_What to produce_
The entries that follow need to be printed exactly as they are, minus any pictures.

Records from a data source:
== Segment start ==

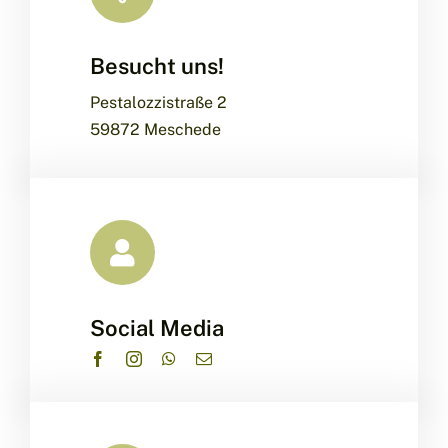
Besucht uns!
Leaflet
|
Map data ©
OpenStreetMap
contributors, ©
CARTO
Pestalozzistraße 2
59872 Meschede
Social Media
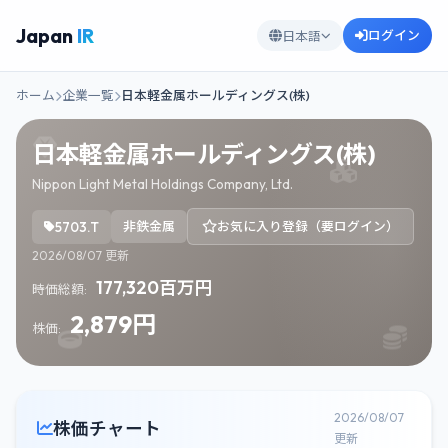
Japan
IR
ログイン
日本語
ホーム
企業一覧
日本軽金属ホールディングス(株)
日本軽金属ホールディングス(株)
Nippon Light Metal Holdings Company, Ltd.
5703.T
非鉄金属
お気に入り登録（要ログイン）
2026/08/07 更新
177,320百万円
時価総額:
2,879円
株価:
2026/08/07
株価チャート
更新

== Segment end ==

_Final answer_
Besucht uns!
Leaflet
|
Map data ©
OpenStreetMap
contributors, ©
CARTO
Pestalozzistraße 2
59872 Meschede
Social Media
Japan
IR
ログイン
日本語
ホーム
企業一覧
日本軽金属ホールディングス(株)
日本軽金属ホールディングス(株)
Nippon Light Metal Holdings Company, Ltd.
5703.T
非鉄金属
お気に入り登録（要ログイン）
2026/08/07 更新
177,320百万円
時価総額:
2,879円
株価:
2026/08/07
株価チャート
更新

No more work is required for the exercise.